Normalizing and rescaling children's book ratings (2 of 2)

 

Note: this is the second part of a two-post series where I “fix” some of the problems with crowd-sourced ratings, like those you find for movies or books. (In this series, I look at children’s books.) In the first part, I incorporated a Bayesian prior into the rating calculation to address books with very few ratings sometimes having extreme scores (like 5 out of 5 stars) that likely don’t reflect their actual quality.
 

In part two of this two-part series, we will normalize and rescale children’s books ratings to them easier to interpret. To do this, we need to force our empirical distribution into a normal distribution. We will end up with something like this (just replace “movies” with “books” – image is from Whose ratings should you trust?):

 

Why normalize ratings at all? Normal distributions have some properties that make them easy to interpret. First, the normal distribution has the same mean, median, and mode, three common measures of central tendency. This gives us a strong “typical rating” which we set in the middle of our range: 3 stars. So a perfectly average book will have a rating of exactly 3 stars. Plus, there will be an equal proportion of books above and below 3 stars.
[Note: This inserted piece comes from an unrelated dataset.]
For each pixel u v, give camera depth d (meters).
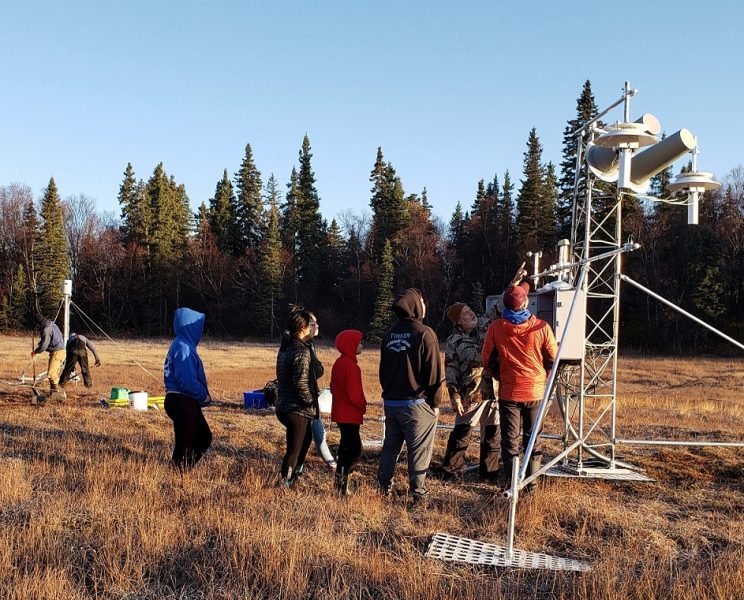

Second, the normal distribution has nice dispersion: most books will be close to average, but we will have a few extremely bad or extremely good books that are close to 1 or 5 stars, respectively. This fits with the intuition of having extremely good or bad books being fairly rare.
 

However, normalization is a judgement call. There are good arguments against normalizing ratings. One argument is that normalization forces ratings into how we think they should be distributed instead of how they actually are distributed. So by normalizing, we’re shifting and tweaking ratings in a way that makes them less accurate.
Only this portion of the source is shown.